The Jekyll and Hyde news media was in full flow in the Irish and British versions of the Daily Mail and The Sun.
The Irish Sun had their front page headlined: “It’s not how you begin . . . It’s how you end” with pictures of McGuinness in 1972 in an IRA funeral colour party and shaking hands with Britian’s Queen Elizabeth in 2012. The Irish Sun’s sister edition in England, however, took a totally contrary view with the front-page banner headline “Unforgiven” and “IRA leader can go to Hell”.
“Peacemaker Martin McGuinness’s body was carried through the streets of Derry on his final journey home’ was the opening text in the Irish Sun. In England, the Editor spewed: “The Sun will not join in the revolting orgy of pious praise for Martin McGuinness”. Back in Ireland, “The Sun says” editorial declared: “The tributes paid to Martin McGuinness accurately map his incredible evolution from gunman to peacemaker”.
The Irish version of the Daily Mail had a simple full-page photo of Martin with “Martin McGuinness, 1950-2017” but ‘The Man from the Daily Mail’ in England replaced McGuinness with images of the aftermath of IRA attacks.
Back in the Irish edition, Martin is “the senior republican and Northern political giant”.
On television, RTÉ brought their Prime Time team to do a special on Martin and his “long journey from man of violence to man of peace”. Former IRA leader turned peacemaker” was the BBC declaration.

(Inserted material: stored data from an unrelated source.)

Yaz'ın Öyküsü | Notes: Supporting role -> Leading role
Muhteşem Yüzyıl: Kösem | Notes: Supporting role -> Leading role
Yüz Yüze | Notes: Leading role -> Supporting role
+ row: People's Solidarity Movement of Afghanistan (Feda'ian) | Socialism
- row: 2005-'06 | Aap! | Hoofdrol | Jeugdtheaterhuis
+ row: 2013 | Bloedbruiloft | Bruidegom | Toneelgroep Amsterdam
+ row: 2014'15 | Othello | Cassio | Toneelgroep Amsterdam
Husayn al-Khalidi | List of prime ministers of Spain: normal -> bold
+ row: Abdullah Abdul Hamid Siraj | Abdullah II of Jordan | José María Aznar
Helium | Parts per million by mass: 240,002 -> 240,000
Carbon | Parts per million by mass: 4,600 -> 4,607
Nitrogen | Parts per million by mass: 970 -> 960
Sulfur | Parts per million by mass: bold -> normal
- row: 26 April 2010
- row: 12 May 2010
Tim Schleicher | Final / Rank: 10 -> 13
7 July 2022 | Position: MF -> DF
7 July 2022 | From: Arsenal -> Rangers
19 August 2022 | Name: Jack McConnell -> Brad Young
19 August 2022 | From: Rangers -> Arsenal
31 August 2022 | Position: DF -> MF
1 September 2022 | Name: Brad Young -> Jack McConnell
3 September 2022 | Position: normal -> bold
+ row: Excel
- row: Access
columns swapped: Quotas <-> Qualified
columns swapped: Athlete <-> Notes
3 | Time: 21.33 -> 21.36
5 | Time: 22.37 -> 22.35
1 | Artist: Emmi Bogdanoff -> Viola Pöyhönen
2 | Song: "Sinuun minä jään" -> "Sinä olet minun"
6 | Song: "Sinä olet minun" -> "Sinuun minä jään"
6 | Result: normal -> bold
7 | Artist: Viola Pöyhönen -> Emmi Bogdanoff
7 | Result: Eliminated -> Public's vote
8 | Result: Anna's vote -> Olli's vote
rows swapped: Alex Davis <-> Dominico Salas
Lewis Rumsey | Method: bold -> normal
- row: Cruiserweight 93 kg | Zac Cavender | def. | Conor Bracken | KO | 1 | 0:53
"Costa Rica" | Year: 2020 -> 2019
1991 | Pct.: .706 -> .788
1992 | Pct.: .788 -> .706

On BBC2’s Newsnight, Prime Minister Tony Blair’s Chief of Staff during a decade negotiating the Peace Process, Jonathan Powell, gave a unique insight behind the scenes from a British Government persective into “The Martin McGuinness I Knew”, from when he first met Martin and Gerry Adams with Tony Blair in Stormont Castle Buildings in 1997 – “the first meeting between a British Prime Minister and republican leaders since 1921”, Jonathan Powell said.
Powell refused to shake hands with Martin and Gerry (Blair did). Years later, Powell was to invite Martin to his wedding.
The Newsnight piece – including interviews with Ian Paisley Jnr, Tony Blair, Bertie Ahern, Gerry Adams, Gerry Kelly and Denis Bradley – noted that British Prime Ministers and US Presidents agreed that the Good Friday Agreement would not have been possible without Martin McGuinness.
“The first time I met him, I saw a terrorist; when I left Government, I invited him to my leaving party as a peacemaker,” Jonathan Powell said.
“Now he’s gone, I think we’re in danger of underestimating his contribution.”
“Man of war, man of peace” was the Irish Examiner’s assessment. And the Examiner carried the most apt characterisation on their front page, using one of Martin McGuinness’s own quotes:
“I don’t care how history assesses me . . . I’ll leave it to the judgement of the people.”